Unter der zunehmend regnerischen Wolkendecke stellen sich mir noch ein paar Rätsel auf. Da sind Flaggen mit großen Löchern gehisst, Baumstümpfe mit golden Pailletten ummantelt, ausgerissene Wurzelwerke in ein Samttuch gewickelt. Die seltsamen Skulpturen aus künstlichen Werkstoffen und Naturelementen sind Teil der 15. Twingi Land Art, zu der zwölf Künstlerinnen und Künstler aus dem In- und Ausland eine Werkparade erstellten. Leider kann ich die Fahrt durch Kunst und Natur immer weniger genießen, kurz vor Binn setzt heftiger Regen ein und treibt mich zu den Unterständen im Ort.
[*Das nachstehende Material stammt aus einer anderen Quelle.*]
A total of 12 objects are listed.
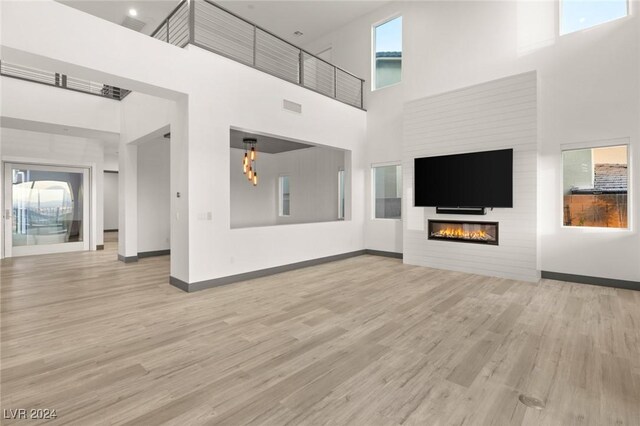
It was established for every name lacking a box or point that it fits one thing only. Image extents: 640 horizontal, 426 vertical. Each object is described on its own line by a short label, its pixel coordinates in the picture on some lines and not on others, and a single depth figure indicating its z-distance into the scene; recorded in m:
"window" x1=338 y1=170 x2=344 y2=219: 8.75
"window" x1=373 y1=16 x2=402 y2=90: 7.70
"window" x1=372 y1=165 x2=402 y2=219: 7.59
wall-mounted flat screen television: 5.45
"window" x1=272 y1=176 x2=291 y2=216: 10.58
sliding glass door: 7.51
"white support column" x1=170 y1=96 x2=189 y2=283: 4.64
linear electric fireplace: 5.74
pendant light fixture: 7.62
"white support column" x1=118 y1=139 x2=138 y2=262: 7.01
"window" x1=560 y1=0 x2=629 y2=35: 4.91
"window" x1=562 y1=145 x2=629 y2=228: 4.83
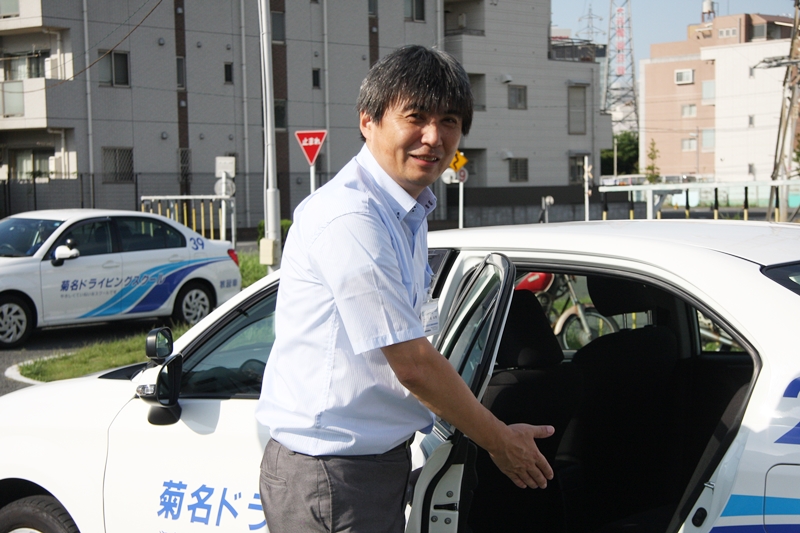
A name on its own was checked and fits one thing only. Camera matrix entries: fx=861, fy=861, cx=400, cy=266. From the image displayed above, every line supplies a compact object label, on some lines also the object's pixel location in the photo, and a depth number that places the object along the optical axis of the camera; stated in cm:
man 188
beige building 6696
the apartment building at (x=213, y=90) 3025
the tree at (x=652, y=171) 5930
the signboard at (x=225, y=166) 1974
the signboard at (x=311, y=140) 1578
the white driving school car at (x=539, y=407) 202
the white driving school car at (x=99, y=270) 1062
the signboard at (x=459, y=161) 2359
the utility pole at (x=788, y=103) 1809
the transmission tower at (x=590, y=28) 7926
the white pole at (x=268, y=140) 1306
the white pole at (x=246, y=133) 3412
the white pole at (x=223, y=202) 1894
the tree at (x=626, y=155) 8774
Das Bergdorf Binn als solches gibt es gar nicht, sondern hört eigentlich auf den Namen Schmidighischere. Doch hat sich der Name der Gesamtgemeinde Binn auch als Name für den Hauptort durchgesetzt. Selbst die lokalen Infotafeln verschweigen den rechten Ortsnamen – wer möchte ihn auch schon aussprechen? Das Ortsbild gefällt mit den traditionellen Giebelhäusern aus dunklen Holzblanken, mit der schmucken Steinbogenbrücke. Etwas aus dem Rahmen fällt das Hotel Ofenhorn als mächtiger Belle-Époque-Bau, welcher an die guten Zeiten eines aufkeimende Alpentourismus im 19. Jahrhundert erinnert. Leider muss ich meine Fahrt zum Straßenende in Fäld mit einer denkbaren Übernachtung auf dem dortigen Zeltplatz schon bald unsanft abbrechen.